While You Wait for the Others
Jordan Bernstine (#4, Junior, 5'11", 205, Des Moines Lincoln HS)
Bernstine was supposed to be the Godfrey replacement in 2008. Bernstine was supposed to join up with Spievey in 2009. Now Bernstine is supposed to step into a starting spot opposite Prater. And for the third straight year, all indications are that Bernstine is being passed up by an unknown underclassman.
It's not supposed to be this way for JB4. As he entered his senior year at Des Moines Lincoln, Bernstine was arguably the most-hyped in-state recruit since Blake Larsen topped the Rivals 100 in 2001. He received four stars from all the services (and was named the #3 corner in the nation by Rivals), received offers from everyone from Nebraska to Pitt to UCLA, even received a scholarship offer for his friend and high school teammate Adam Robinson the next year. All this came despite the fact that he'd never played cornerback (though his numbers as a high school safety were absurd). Since the day he hit campus, he's been pegged for the starting cornerback spot. In 2007, he was behind two seniors. In 2008, he was beaten out by the upperclassman Fletcher and the admittedly excellent Spievey. In 2009, Bernstine injured his knee ankle and redshirted, but all indications at the time were that Prater had passed him regardless. Now it's Hyde, and it's bordering on absurd. It's not just that this is supposed to be Bernstine's time to shine. It's that Bernstine's time to shine was supposed to start two years ago.

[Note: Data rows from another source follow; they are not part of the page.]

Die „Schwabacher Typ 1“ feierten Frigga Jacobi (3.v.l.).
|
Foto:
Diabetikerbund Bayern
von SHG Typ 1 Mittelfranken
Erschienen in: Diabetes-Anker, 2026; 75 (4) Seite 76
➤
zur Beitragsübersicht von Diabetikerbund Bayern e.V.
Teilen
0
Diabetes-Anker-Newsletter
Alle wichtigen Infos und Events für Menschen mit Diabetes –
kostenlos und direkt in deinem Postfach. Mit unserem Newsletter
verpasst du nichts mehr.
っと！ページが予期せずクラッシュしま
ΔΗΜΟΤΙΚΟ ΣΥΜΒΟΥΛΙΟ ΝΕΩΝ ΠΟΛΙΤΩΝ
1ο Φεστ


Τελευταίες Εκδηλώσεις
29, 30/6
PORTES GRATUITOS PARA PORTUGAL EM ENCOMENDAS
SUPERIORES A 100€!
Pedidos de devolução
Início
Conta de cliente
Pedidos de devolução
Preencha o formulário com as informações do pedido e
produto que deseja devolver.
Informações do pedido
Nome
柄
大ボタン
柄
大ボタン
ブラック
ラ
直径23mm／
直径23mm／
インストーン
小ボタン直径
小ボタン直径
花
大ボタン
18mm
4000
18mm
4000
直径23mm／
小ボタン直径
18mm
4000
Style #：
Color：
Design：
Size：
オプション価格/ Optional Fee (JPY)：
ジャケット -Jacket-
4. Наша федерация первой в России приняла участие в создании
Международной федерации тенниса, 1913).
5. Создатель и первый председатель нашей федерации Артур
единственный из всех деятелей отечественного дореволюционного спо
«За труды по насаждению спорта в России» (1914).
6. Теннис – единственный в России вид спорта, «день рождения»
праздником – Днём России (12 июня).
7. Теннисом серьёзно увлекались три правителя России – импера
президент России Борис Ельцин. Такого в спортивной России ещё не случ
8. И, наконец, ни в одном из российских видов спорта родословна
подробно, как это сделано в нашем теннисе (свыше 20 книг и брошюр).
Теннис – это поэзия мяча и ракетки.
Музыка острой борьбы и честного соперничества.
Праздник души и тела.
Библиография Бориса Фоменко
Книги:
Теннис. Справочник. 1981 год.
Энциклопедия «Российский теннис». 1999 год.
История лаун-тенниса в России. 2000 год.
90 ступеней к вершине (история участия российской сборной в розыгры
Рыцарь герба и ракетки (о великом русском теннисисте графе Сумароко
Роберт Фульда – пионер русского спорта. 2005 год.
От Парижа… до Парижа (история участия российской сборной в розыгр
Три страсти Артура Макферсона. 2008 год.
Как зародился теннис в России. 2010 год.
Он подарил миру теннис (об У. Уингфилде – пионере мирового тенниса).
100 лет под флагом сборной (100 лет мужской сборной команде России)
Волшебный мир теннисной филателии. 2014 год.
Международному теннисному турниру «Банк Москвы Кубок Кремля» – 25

Greg Castillo (#2, Sophomore, 5'11", 180, St. Joseph's HS (Mt. Laurel, NJ))
From the opposite end of the recruiting spectrum comes Greg Castillo, a New Jersey-by-way-of-Texas corner who was committed to FCS powerhouse Villanova prior to receiving a late Iowa offer in 2008. At the time, he was 158 pounds and worthy of little more than passing interest from the recruitniks (2* Rivals, unrated by Scout, and 72/100 from ESPN). Castillo was a classic Iowa project, and had a productive redshirt season, adding 20 pounds and showing improved speed. It still wasn't good enough to make him a starter as a redshirt freshman: Castillo filled in as co-starter in week one because of Prater's suspension, and the results were ugly. He exits spring practice listed behind Prater, and is still probably a year away from becoming a legitimate option as a full-time contributor. No harm in that.
Willie Lowe (#10, Junior, 5'10", 175, Glenville HS (Cleveland, OH))
Prater's classmate also played as a true freshman in 2008; he hasn't fared as well in the intervening years. Lowe shared the starting corner spot in week one last year with the aforementioned Castillo and picked up a start the next two weeks against Iowa State and Arizona. But Prater made his revelatory return early in week three and Lowe began his slide down the depth chart. After spring practice, he was nowhere to be found, buried behind Castillo. It's not that there isn't time to turn this around, but given his lackluster play early last season and his apparently mediocre spring, he'll have to find something and find it quickly.